HSBC: Shuaa is deeply undervalued

 


HSBC has issued a target price of Dh12.60 for Shuaa Capital, which represents a 62 per cent upside on yesterday’s closing price.


The bullish outlook is based on Shuaa’s annuity business, which HSBC said is not currently priced into the company’s stock.

This means Shuaa is trading at a price to earnings ratio of 6.5 based on 2009 estimated figures, leading HSBC to offer an overweight rating. “The PE ratio and the company’s growth potential imply that Shuaa’s stock price is unjustifiably deeply discounted,” the HSBC report said.

 Shuaa shares have been among the top performers on the Dubai Financial Market over the past 12 months, jumping 91 per cent. The company was founded in 1979 to handle principal investments, but since 2000 has reinvented itself as a fully integrated financial services firm and has embarked on an aggressive expansion over the past three years.

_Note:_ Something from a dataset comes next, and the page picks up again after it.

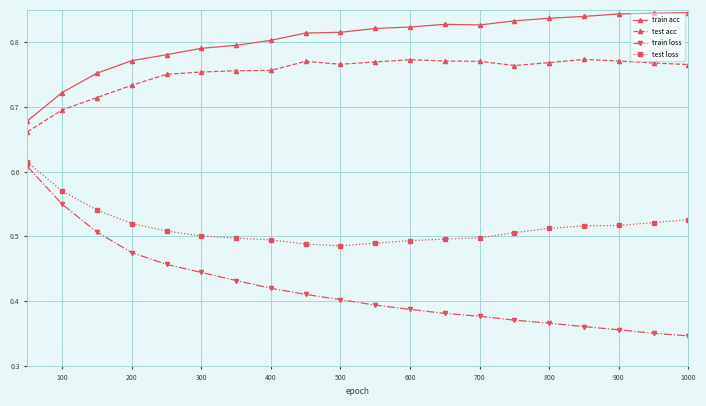

Is this an area chart (filled region under the line)?

No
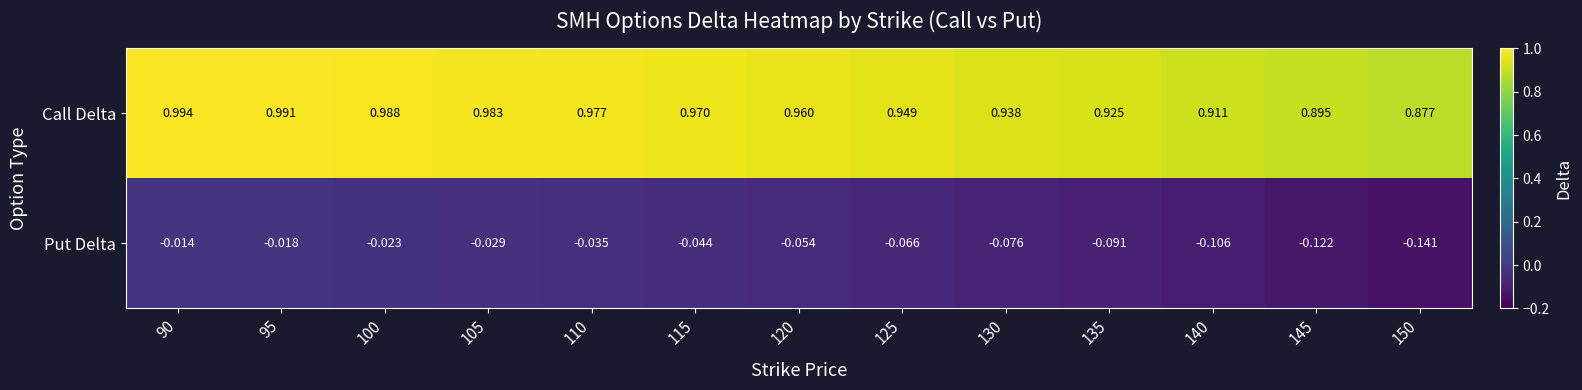

Is the value of Call Delta at 150 greater than the value of Put Delta at 95?

Yes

Shuaa has access to the Saudi and Qatar markets and had acquired effective control of five brokerage licences in Egypt, Kuwait, Syria, Jordan and Turkey. HSBC compared Shuaa to its rival EFG-Hermes, with the latter trading at a PE of 11.6.

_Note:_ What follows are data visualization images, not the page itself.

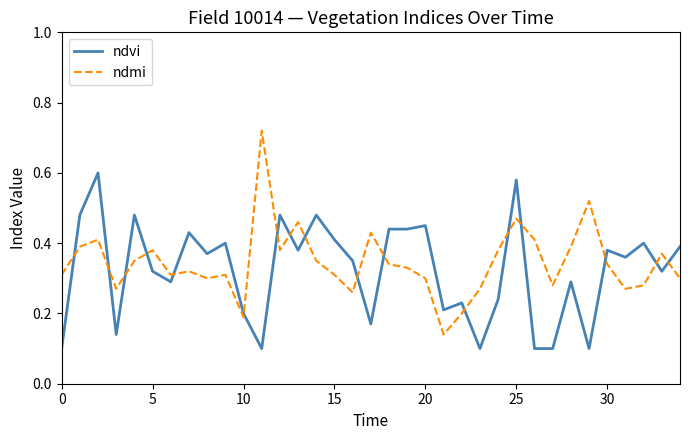

Which series has the widest spread of values?

ndmi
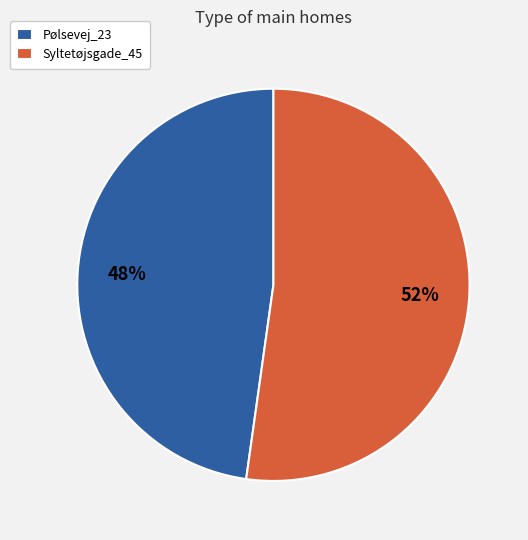

True or false: Pølsevej_23 accounts for 48% of the total.

True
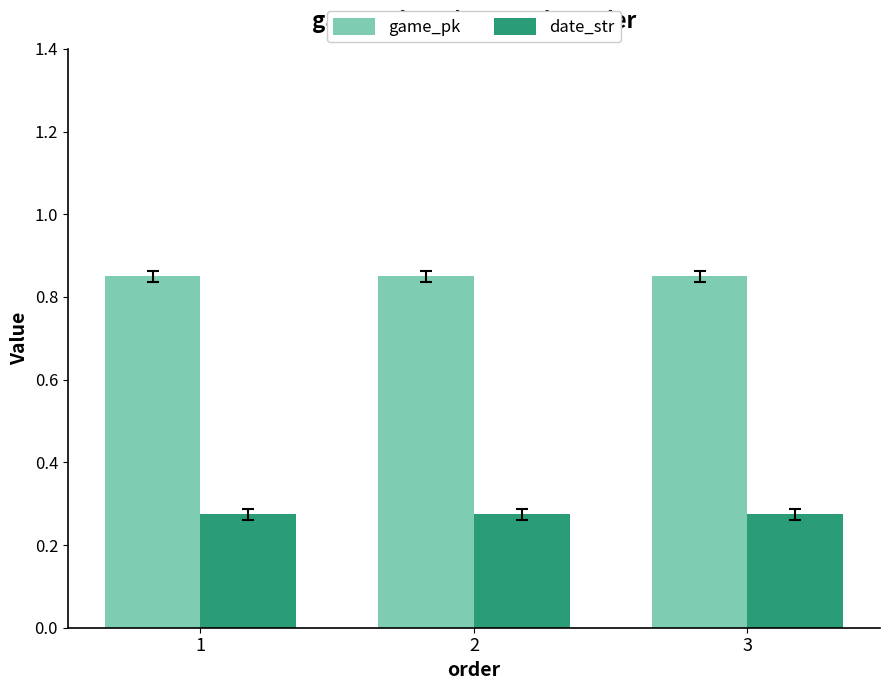

Count the game_pk values in the range 0 to 1.

3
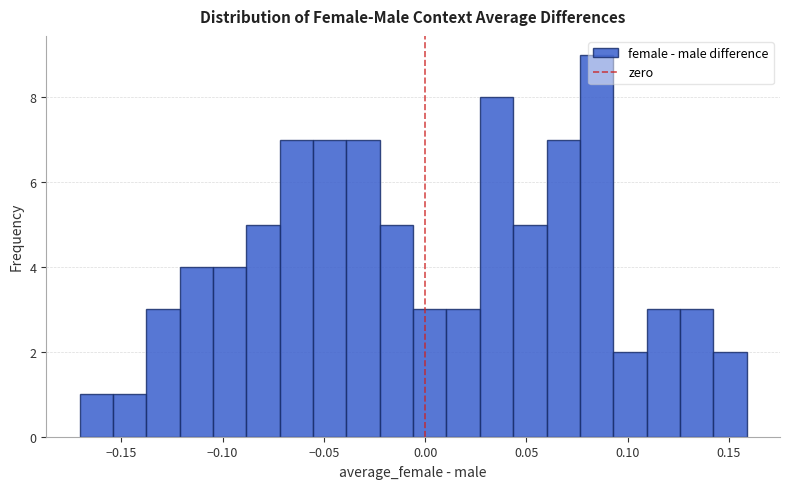

Around what value on the x-axis is the tallest bar? Give the approximate position of its centre, as read against the axis.

0.085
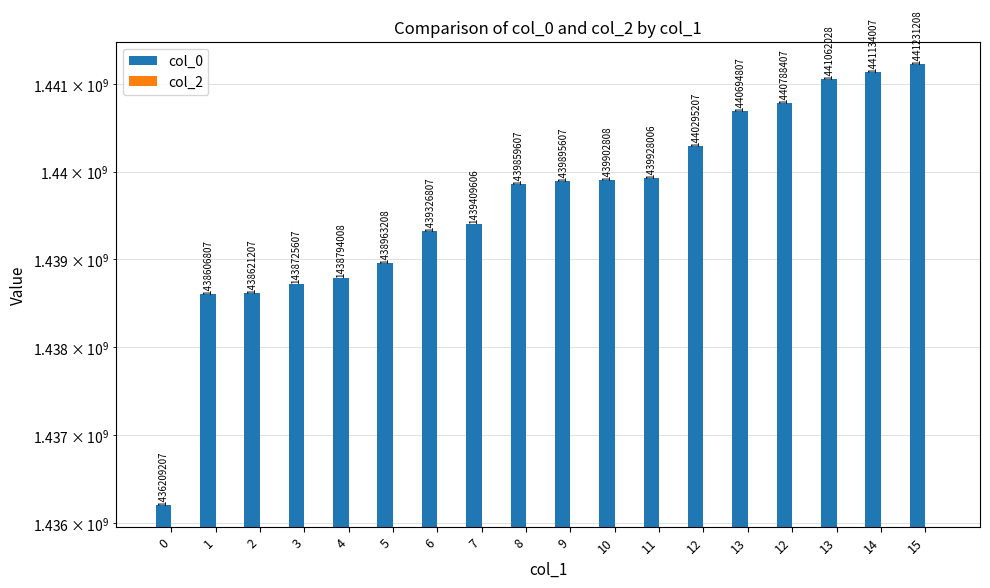

Reading left to right, what are all the values shown in this chart?

col_0: 0=1436209207	1=1438606807	2=1438621207	3=1438725607	4=1438794008	5=1438963208	6=1439326807	7=1439409606	8=1439859607	9=1439895607	10=1439902808	11=1439928006	12=1440295207	13=1440694807	12=1440788407	13=1441062028	14=1441134007	15=1441231208
col_2: 0=0	1=0	2=0	3=0	4=0	5=0	6=0	7=0	8=0	9=0	10=0	11=0	12=0	13=0	12=0	13=0	14=0	15=0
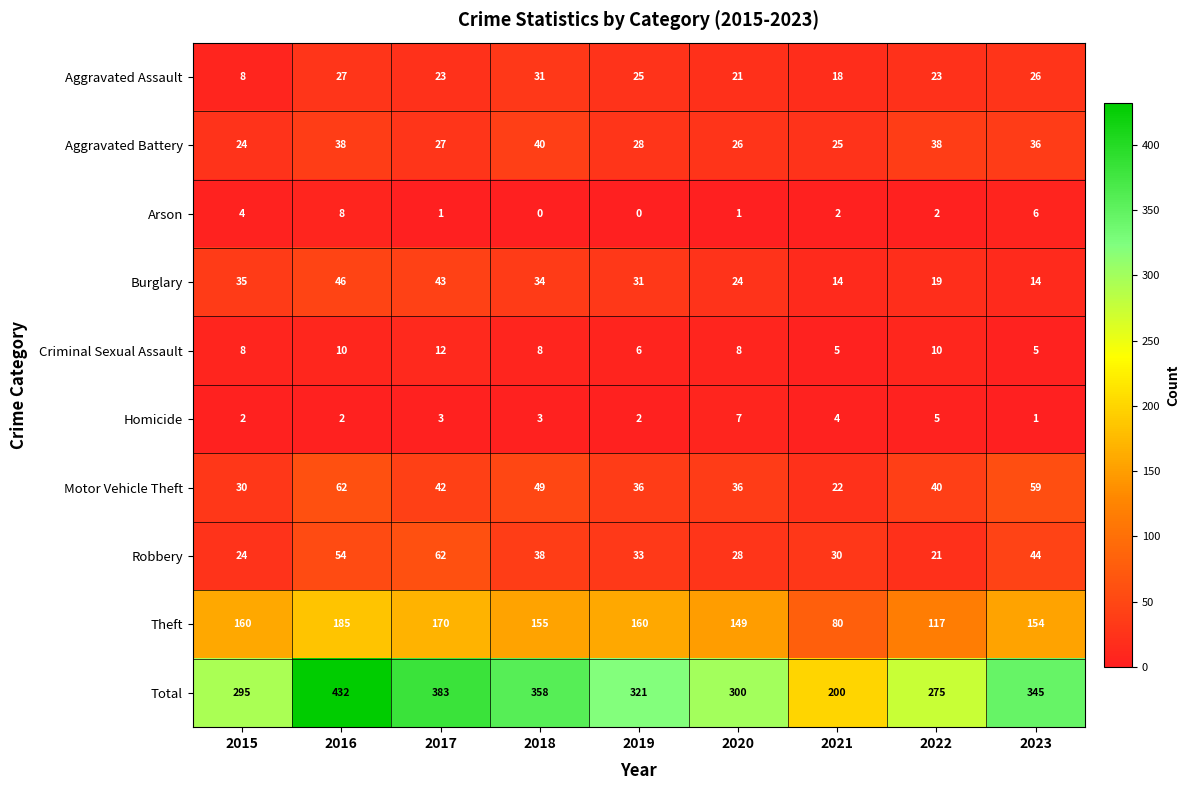

Is it true that Arson equals 2 at 2020?

False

Based on 2009 estimates, Shuaa has a price to book value of 1.4, while EFG’s is 2.1, with both companies enjoying a return on equity of around 17 per cent.

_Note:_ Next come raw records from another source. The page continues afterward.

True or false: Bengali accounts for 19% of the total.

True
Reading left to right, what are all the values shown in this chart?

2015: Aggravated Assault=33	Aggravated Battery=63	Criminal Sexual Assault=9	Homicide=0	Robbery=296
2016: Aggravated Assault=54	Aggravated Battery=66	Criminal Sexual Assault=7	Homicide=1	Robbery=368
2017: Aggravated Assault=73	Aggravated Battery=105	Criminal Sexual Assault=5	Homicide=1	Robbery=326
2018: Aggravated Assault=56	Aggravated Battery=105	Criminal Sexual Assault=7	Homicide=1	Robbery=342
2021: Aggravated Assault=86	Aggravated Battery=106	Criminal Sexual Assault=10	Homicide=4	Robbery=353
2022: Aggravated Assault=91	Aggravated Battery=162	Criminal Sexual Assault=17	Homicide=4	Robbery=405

“Shuaa is trading at deep discount to EFG-Hermes,” HSBC said. 

For Shuaa, its return on equity will come under pressure in November this year when a convertible bond matures. This will see its share capital will increase from Dh550 million to Dh800m with the issue of 250 million shares worth a nominal Dh1.

The company is currently at its foreign ownership limit of 49 per cent, so the new shares will offer greater opportunity for overseas investors.

Shuaa’s focus on annuities and its regional expansion will be the company’s key value drivers, HSBC claimed, with the former expected to enjoy a compound annual growth rate (CAGR) of 44 per cent between 2006 and 2012. Its principal investment division will have a CAGR of 20 per cent over the same period.

These projections would mean fee revenues would account for 58 per cent of Shuaa’s revenues by 2012, compared to 30 per cent in 2006.

Shuua’s brokerage arm will increase its market share marginally, from 4.5 per cent in 2007 to 5.5 per cent in 2012, but volumes will increase by more than 25 per cent per year over this time.

The IPO industry should continue to offer rich pickings for Shuaa. The company has an excellent track record after managing the floatations of Air Arabia, Amlak and Arabtec, while it was also joint lead manager for the DP World’s IPO.